Post by DetroiTug » Wed Feb 10, 2021 6:05 am

Old Steamer wrote:
Tue Feb 09, 2021 7:49 pm
Where most boats are steamed in Scotland (still not part of England) the use of anything but solid fuel or gas is banned. I am a bit surprised that nobody has mentioned propane as a boiler fuel. Readily obtained, clean burning, no ash to dispose of, boiler fouling negligible and without the mess that coal inevitably brings to decks and person. Would anyone like to comment?
OS
Working with steam vehicles and solid fuel firing is mostly impractical, propane is one of the fuels that comes up in discussion often. It seems an obvious candidate as it is relatively easy to store, ignite, burns clean and easy to handle. In the range of heat though it is a colder fuel. For comparison, propane has around 90,000 BTU/gal, Gasoline is around 112, and Kerosene around 120, Diesel is around 128, bunker C is like 135 if I remember correctly, Alcohol is even colder than propane. This may not sound like much difference, but in practice the differences are stark. Although Propane works fine for boats, no one putting a vehicle plant together would consider using it because the demands on the plant are much higher.
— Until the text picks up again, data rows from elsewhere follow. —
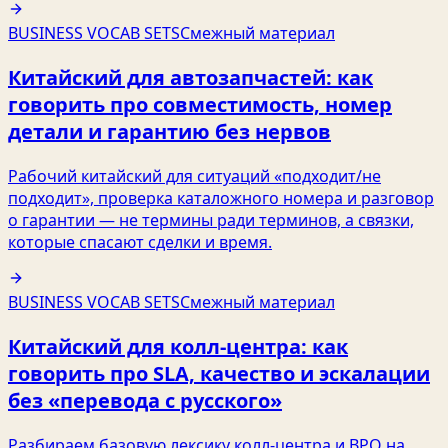
BUSINESS VOCAB SETS
Смежный материал
Китайский для автозапчастей: как
говорить про совместимость, номер
детали и гарантию без нервов
Рабочий китайский для ситуаций «подходит/не
подходит», проверка каталожного номера и разговор
о гарантии — не термины ради терминов, а связки,
которые спасают сделки и время.
BUSINESS VOCAB SETS
Смежный материал
Китайский для колл-центра: как
говорить про SLA, качество и эскалации
без «перевода с русского»
Разбираем базовую лексику колл-центра и BPO на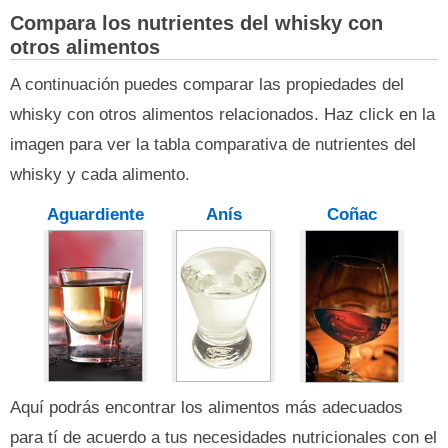
Compara los nutrientes del whisky con
otros alimentos
A continuación puedes comparar las propiedades del
whisky con otros alimentos relacionados. Haz click en la
imagen para ver la tabla comparativa de nutrientes del
whisky y cada alimento.
Aguardiente
Anís
Coñac
Aquí podrás encontrar los alimentos más adecuados
para tí de acuerdo a tus necesidades nutricionales con el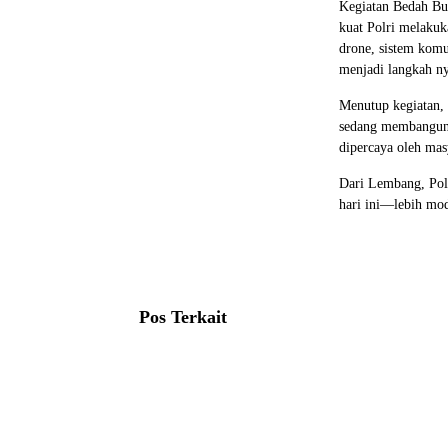
Kegiatan Bedah Bu
kuat Polri melakuk
drone, sistem komu
menjadi langkah ny
Menutup kegiatan, 
sedang membangun 
dipercaya oleh mas
Dari Lembang, Pol
hari ini—lebih mod
Pos Terkait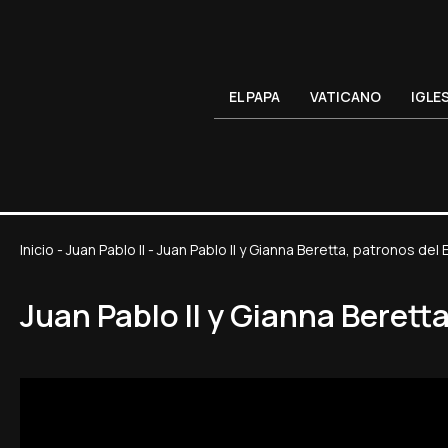
EL PAPA
VATICANO
IGLE
Inicio
-
Juan Pablo II
-
Juan Pablo II y Gianna Beretta, patronos del
Juan Pablo II y Gianna Berett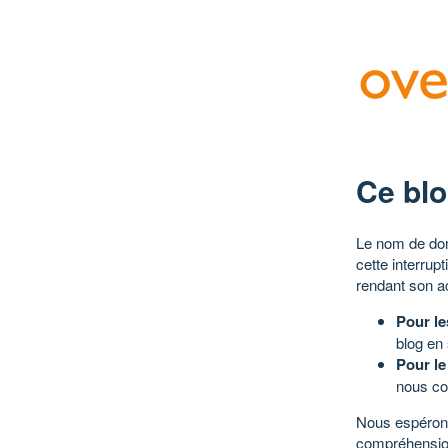
Ce blo
Le nom de dom
cette interrup
rendant son a
Pour le
blog en
Pour le
nous co
Nous espérons
compréhensio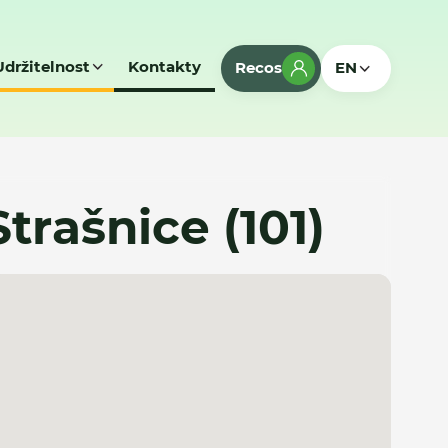
Udržitelnost
Kontakty
Recos
EN
 Strašnice (101)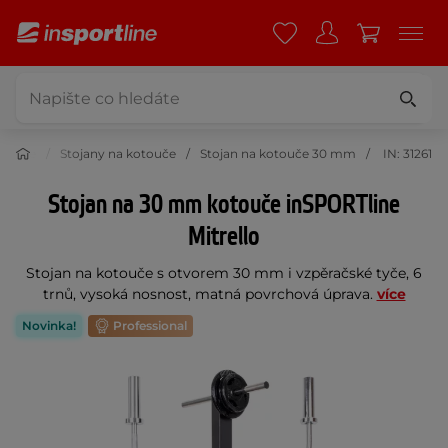
touče
Stojany na kotouče
Stojan na kotouče 30 mm
IN: 31261
Stojan na 30 mm kotouče inSPORTline
Mitrello
Stojan na kotouče s otvorem 30 mm i vzpěračské tyče, 6
trnů, vysoká nosnost, matná povrchová úprava.
více
Novinka!
Professional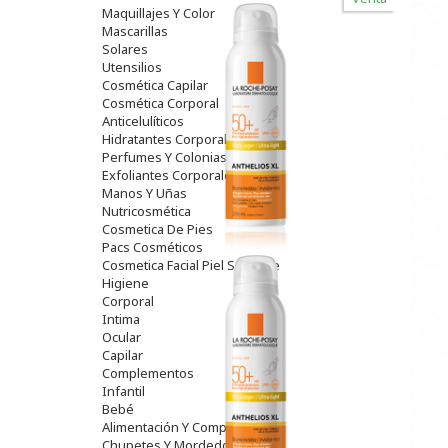
Maquillajes Y Color
Mascarillas
Solares
Utensilios
Cosmética Capilar
Cosmética Corporal
Anticelulíticos
Hidratantes Corporales
Perfumes Y Colonias
Exfoliantes Corporales
Manos Y Uñas
Nutricosmética
Cosmetica De Pies
Pacs Cosméticos
Cosmetica Facial Piel Sensible
Higiene
Corporal
Intima
Ocular
Capilar
Complementos
Infantil
Bebé
Alimentación Y Complementos
Chupetes Y Mordedores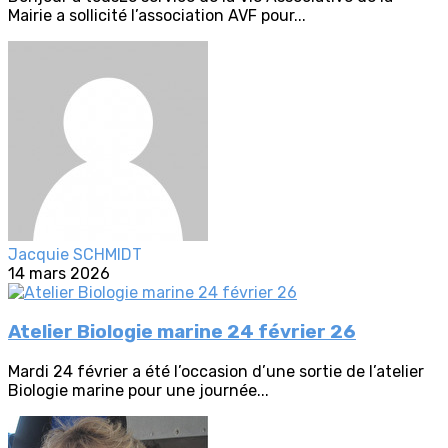
Mairie a sollicité l’association AVF pour...
Jacquie SCHMIDT
14 mars 2026
Atelier Biologie marine 24 février 26
Mardi 24 février a été l’occasion d’une sortie de l’atelier
Biologie marine pour une journée...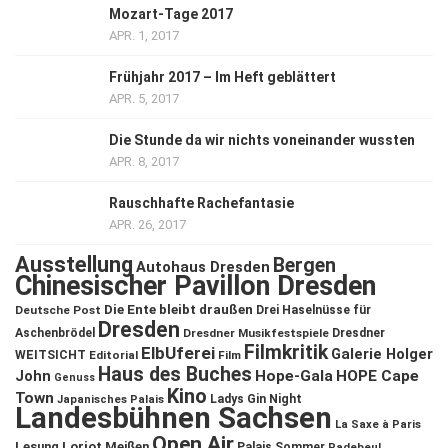
Mozart-Tage 2017
APR. 1, 2017
Frühjahr 2017 – Im Heft geblättert
APR. 5, 2017
Die Stunde da wir nichts voneinander wussten
APR. 8, 2017
Rauschhafte Rachefantasie
APR. 26, 2017
Ausstellung
Bergen
Autohaus Dresden
Chinesischer Pavillon Dresden
Die Ente bleibt draußen
Deutsche Post
Drei Haselnüsse für
Dresden
Aschenbrödel
Dresdner Musikfestspiele
Dresdner
Filmkritik
ElbUferei
Galerie Holger
WEITSICHT
Editorial
Film
Haus des Buches
John
Hope-Gala
HOPE Cape
Genuss
Kino
Town
Ladys Gin Night
Japanisches Palais
Landesbühnen Sachsen
La Saxe à Paris
Open Air
Lesung
Loriot
Meißen
Palais Sommer
Radebeul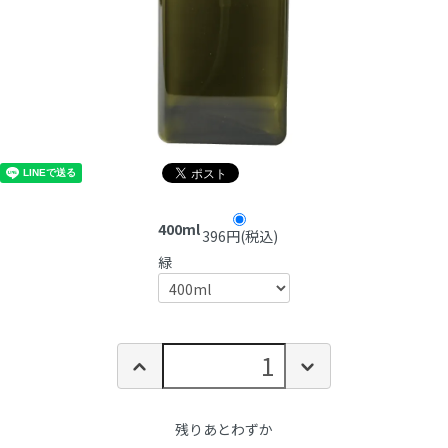
400ml
396円(税込)
緑
残りあとわずか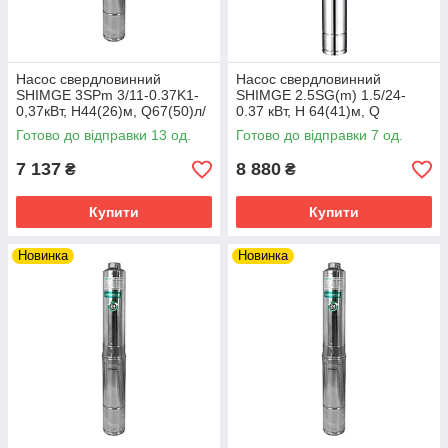
Насос свердловинний
Насос свердловинний
SHIMGE 3SPm 3/11-0.37K1-
SHIMGE 2.5SG(m) 1.5/24-
0,37кВт, Н44(26)м, Q67(50)л/
0.37 кВт, Н 64(41)м, Q
хв, Ø78мм, кабель 18м
45(25)л/хв, Ø66 мм, (кабель
Готово до відправки 13 од.
Готово до відправки 7 од.
1,5 м)
7 137
8 880
₴
₴
Купити
Купити
Новинка
Новинка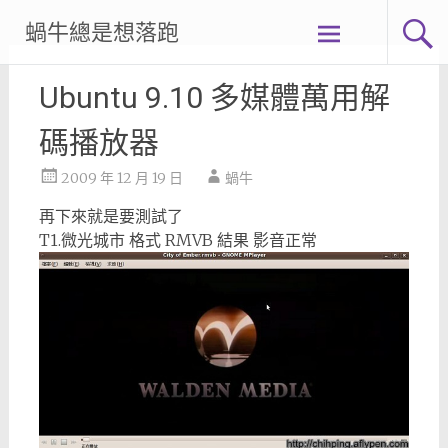
Skip
蝸牛總是想落跑
to
content
Ubuntu 9.10 多媒體萬用解
碼播放器
2009 年 12 月 19 日
蝸牛
再下來就是要測試了
T1.微光城市 格式 RMVB 結果 影音正常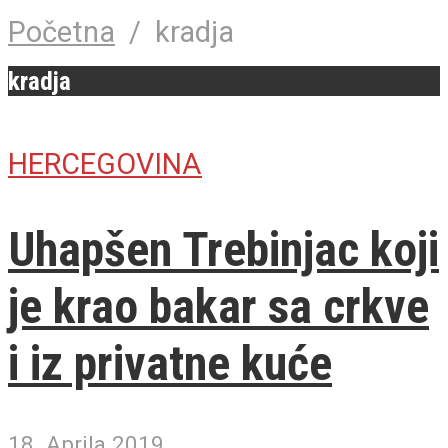
Početna
/
kradja
kradja
HERCEGOVINA
Uhapšen Trebinjac koji
je krao bakar sa crkve
i iz privatne kuće
18. Aprila 2019.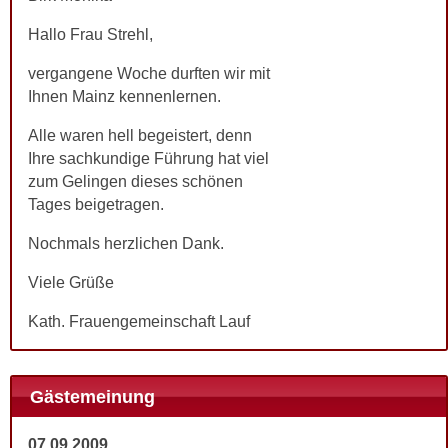
Hallo Frau Strehl,
vergangene Woche durften wir mit
Ihnen Mainz kennenlernen.
Alle waren hell begeistert, denn
Ihre sachkundige Führung hat viel
zum Gelingen dieses schönen
Tages beigetragen.
Nochmals herzlichen Dank.
Viele Grüße
Kath. Frauengemeinschaft Lauf
Gästemeinung
07.09.2009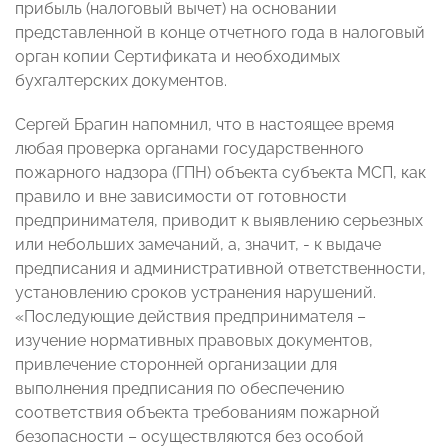
прибыль (налоговый вычет) на основании
представленной в конце отчетного года в налоговый
орган копии Сертификата и необходимых
бухгалтерских документов.
Сергей Брагин напомнил, что в настоящее время
любая проверка органами государственного
пожарного надзора (ГПН) объекта субъекта МСП, как
правило и вне зависимости от готовности
предпринимателя, приводит к выявлению серьезных
или небольших замечаний, а, значит, - к выдаче
предписания и административной ответственности,
установлению сроков устранения нарушений.
«Последующие действия предпринимателя –
изучение нормативных правовых документов,
привлечение сторонней организации для
выполнения предписания по обеспечению
соответствия объекта требованиям пожарной
безопасности – осуществляются без особой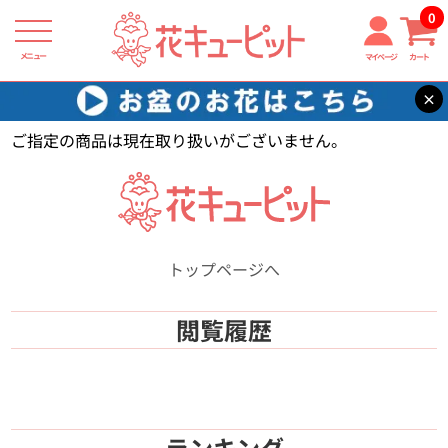
0
メニュー
マイページ
カート
×
花キューピット
【】
ご指定の商品は現在取り扱いがございません。
トップページへ
閲覧履歴
ランキング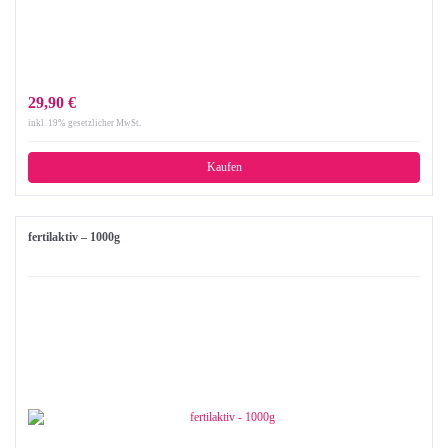
29,90 €
inkl. 19% gesetzlicher MwSt.
Kaufen
fertilaktiv – 1000g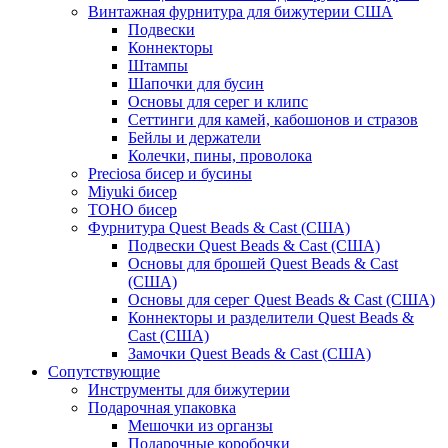
Винтажная фурнитура для бижутерии США
Подвески
Коннекторы
Штампы
Шапочки для бусин
Основы для серег и клипс
Сеттинги для камей, кабошонов и стразов
Бейлы и держатели
Колечки, пины, проволока
Preciosa бисер и бусины
Miyuki бисер
TOHO бисер
Фурнитура Quest Beads & Cast (США)
Подвески Quest Beads & Cast (США)
Основы для брошей Quest Beads & Cast
(США)
Основы для серег Quest Beads & Cast (США)
Коннекторы и разделители Quest Beads &
Cast (США)
Замочки Quest Beads & Cast (США)
Сопутствующие
Инструменты для бижутерии
Подарочная упаковка
Мешочки из органзы
Подарочные коробочки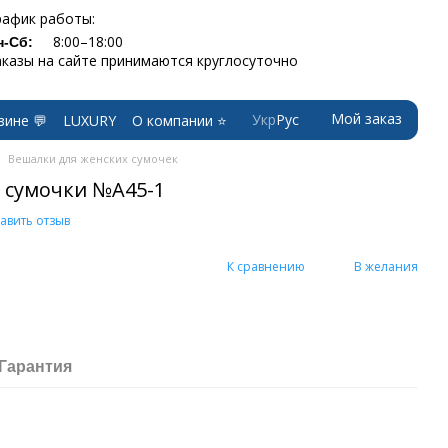
рафик работы:
8:00–18:00
н-Сб:
аказы на сайте принимаются круглосуточно
Мой заказ
Укр
Рус
зине 💬
LUXURY
О компании ⭐
Вешалки для женских сумочек
 сумочки №A45-1
авить отзыв
К сравнению
В желания
Гарантия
My buddy has his steam buggy set up with propane and gasoline. He uses propane in the burner starting up to heat the gasoline vaporizer above the burner(just a 1/8th inch pipe), plus it has a propane "hotdog" pilot light to reignite the burner during operation. Once up to temperature he switches over to gasoline. He's tested the car running straight propane, the results were very poor compared to steam generation on gasoline.